Stored data entries:

◇ ◇ ◇ ◇ ◇

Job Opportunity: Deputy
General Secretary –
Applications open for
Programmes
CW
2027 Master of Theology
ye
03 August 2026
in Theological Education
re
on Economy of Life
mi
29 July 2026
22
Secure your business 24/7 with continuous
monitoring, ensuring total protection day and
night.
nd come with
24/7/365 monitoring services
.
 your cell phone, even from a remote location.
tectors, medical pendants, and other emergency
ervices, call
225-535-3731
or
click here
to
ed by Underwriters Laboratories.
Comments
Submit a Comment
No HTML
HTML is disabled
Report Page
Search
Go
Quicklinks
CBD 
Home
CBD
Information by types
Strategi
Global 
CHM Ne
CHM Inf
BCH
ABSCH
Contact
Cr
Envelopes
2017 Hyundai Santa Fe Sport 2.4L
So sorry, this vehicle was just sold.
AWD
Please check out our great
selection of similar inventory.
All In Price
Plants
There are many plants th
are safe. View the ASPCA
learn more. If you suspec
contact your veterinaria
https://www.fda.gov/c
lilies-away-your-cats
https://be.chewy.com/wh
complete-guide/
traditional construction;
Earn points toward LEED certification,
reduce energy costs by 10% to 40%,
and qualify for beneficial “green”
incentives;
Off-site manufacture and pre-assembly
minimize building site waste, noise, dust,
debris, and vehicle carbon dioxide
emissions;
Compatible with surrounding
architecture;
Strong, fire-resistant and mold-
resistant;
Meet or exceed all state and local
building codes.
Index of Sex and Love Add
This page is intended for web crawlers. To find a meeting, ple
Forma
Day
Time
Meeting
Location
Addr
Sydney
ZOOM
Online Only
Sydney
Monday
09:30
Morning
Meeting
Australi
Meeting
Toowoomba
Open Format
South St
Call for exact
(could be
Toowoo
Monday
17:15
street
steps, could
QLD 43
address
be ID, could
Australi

◇ ◇ ◇ ◇ ◇

DIRECTIVE:
Write out these lines again, substituting "Tuesday" for each "Monday" and leaving everything else untouched.

THE ANSWER:
Job Opportunity: Deputy
General Secretary –
Applications open for
Programmes
CW
2027 Master of Theology
ye
03 August 2026
in Theological Education
re
on Economy of Life
mi
29 July 2026
22
Secure your business 24/7 with continuous
monitoring, ensuring total protection day and
night.
nd come with
24/7/365 monitoring services
.
 your cell phone, even from a remote location.
tectors, medical pendants, and other emergency
ervices, call
225-535-3731
or
click here
to
ed by Underwriters Laboratories.
Comments
Submit a Comment
No HTML
HTML is disabled
Report Page
Search
Go
Quicklinks
CBD 
Home
CBD
Information by types
Strategi
Global 
CHM Ne
CHM Inf
BCH
ABSCH
Contact
Cr
Envelopes
2017 Hyundai Santa Fe Sport 2.4L
So sorry, this vehicle was just sold.
AWD
Please check out our great
selection of similar inventory.
All In Price
Plants
There are many plants th
are safe. View the ASPCA
learn more. If you suspec
contact your veterinaria
https://www.fda.gov/c
lilies-away-your-cats
https://be.chewy.com/wh
complete-guide/
traditional construction;
Earn points toward LEED certification,
reduce energy costs by 10% to 40%,
and qualify for beneficial “green”
incentives;
Off-site manufacture and pre-assembly
minimize building site waste, noise, dust,
debris, and vehicle carbon dioxide
emissions;
Compatible with surrounding
architecture;
Strong, fire-resistant and mold-
resistant;
Meet or exceed all state and local
building codes.
Index of Sex and Love Add
This page is intended for web crawlers. To find a meeting, ple
Forma
Day
Time
Meeting
Location
Addr
Sydney
ZOOM
Online Only
Sydney
Tuesday
09:30
Morning
Meeting
Australi
Meeting
Toowoomba
Open Format
South St
Call for exact
(could be
Toowoo
Tuesday
17:15
street
steps, could
QLD 43
address
be ID, could
Australi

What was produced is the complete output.